Ashish Gehani, SRI: Supporting Incremental Re-Computation with Whole System Provenance: Issues and Approaches

Incremental re-computation has been supported in a range of systems, from database query engines to software build systems. Typically, results are cached and reused, avoiding the need to repeat sub-executions when the inputs remain the same. Incorporating provenance has the potential to further optimize this process, by reducing the fraction of computation that needs to be performed again.

Whole system provenance promises to facilitate re-computation of arbitrary application workloads. A variety of techniques can be utilized to collect such provenance, ranging from invasive but performant techniques, such as in-kernel logging, to just-in-time approaches, such as dynamic binary instrumentation. Typically, such systems provide sound inferences about provenance, but emit a limited record of activity. The gaps in coverage can introduce challenges when attempting to ensure that every past computation is completely reproducible.

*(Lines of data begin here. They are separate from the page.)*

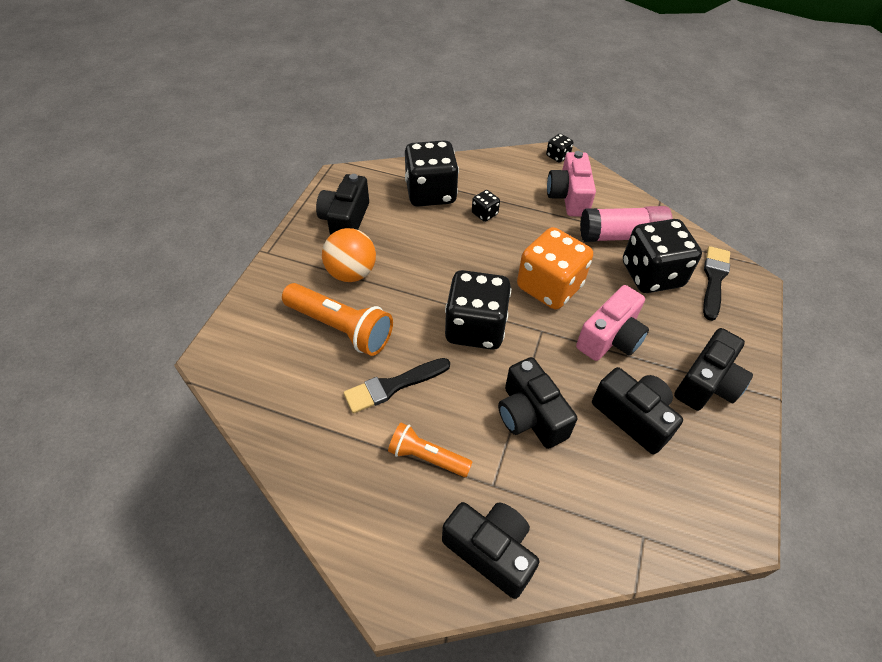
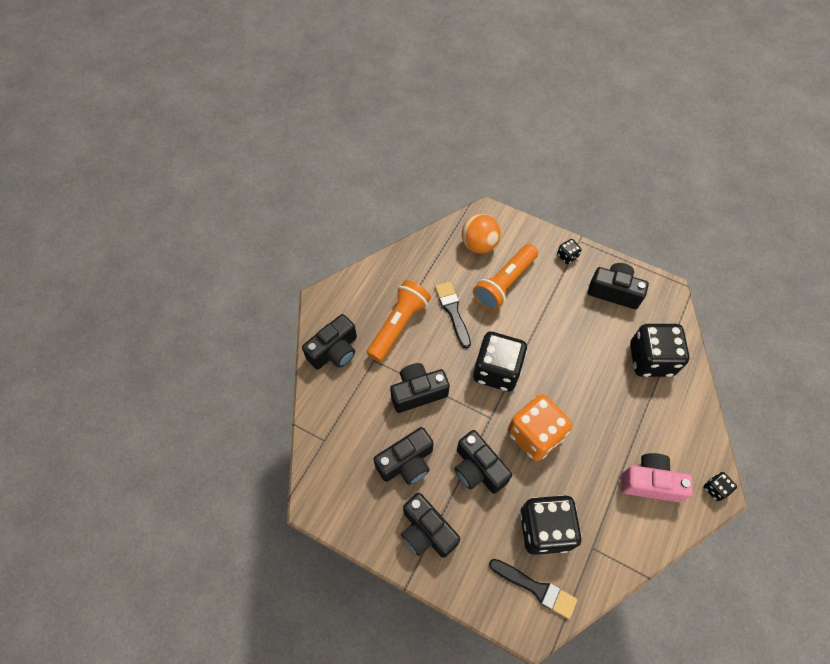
camera: 100 degrees right, 10 degrees up
orange ball [322,228,376,282] -> orange ball moved to [462,214,501,253]
orange flashlight [388,423,473,477] -> orange flashlight [367,280,431,362], size x1.63
black dice [472,190,500,222] -> black dice moved to [557,239,582,264]
pink camera [576,285,649,361] -> black camera [454,430,512,494]
pink glue stick [580,206,673,242] -> none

We consider a number of practical issues that arise in this context, and outline approaches to address them. The challenges include ephemeral intermediate artifacts, conflated causality, dynamic runtime environments, and external dependencies.

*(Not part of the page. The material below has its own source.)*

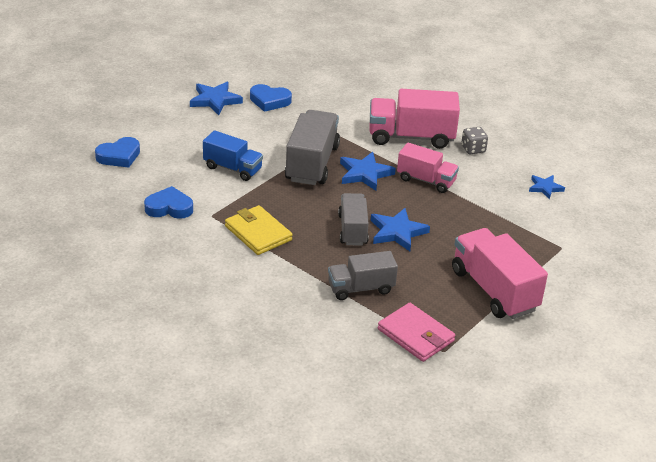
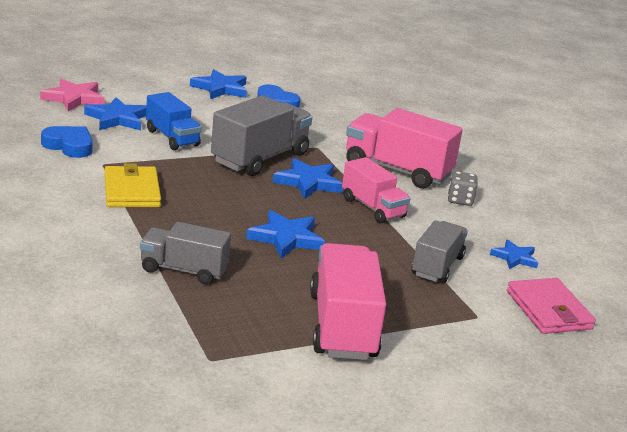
camera: 25 degrees right, 10 degrees down
blue heart [95,137,140,168] -> pink star [40,79,104,111]
grey truck [338,193,369,246] -> grey truck moved to [412,220,468,283]
pink wallet [378,303,455,362] -> pink wallet moved to [507,278,596,334]
none -> blue star [84,97,147,130]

Pramod Bhatotia, University of Edinburgh: The Marriage of Incremental and Approximate Computing

Incremental and approximate computations are increasingly being adopted for data analytics to achieve low-latency execution and efficient utilization of computing resources. Incremental computation updates the output incrementally instead of re-computing everything from scratch for successive runs of a job with input changes. Approximate computation returns an approximate output for a job instead of the exact output. Both paradigms rely on computing over a subset of data items instead of computing over the entire dataset, but they differ in their means for skipping parts of the computation. Incremental computing relies on the memoization of intermediate results of sub-computations, and reusing these memoized results across jobs. Approximate computing relies on representative sampling of the entire dataset to compute over a subset of data items.

In this work, we observe that these two paradigms are complementary, and can be married together! Our idea is quite simple: design a sampling algorithm that biases the sample selection to the memoized data items from previous runs. To realize this idea, we designed an online stratified sampling algorithm that uses self-adjusting computation to produce an incrementally updated approximate output with bounded error. We implemented our algorithm in a data analytics system called IncApprox based on Apache Spark Streaming. Our evaluation shows that IncApprox achieves the benefits of both incremental and approximate computing.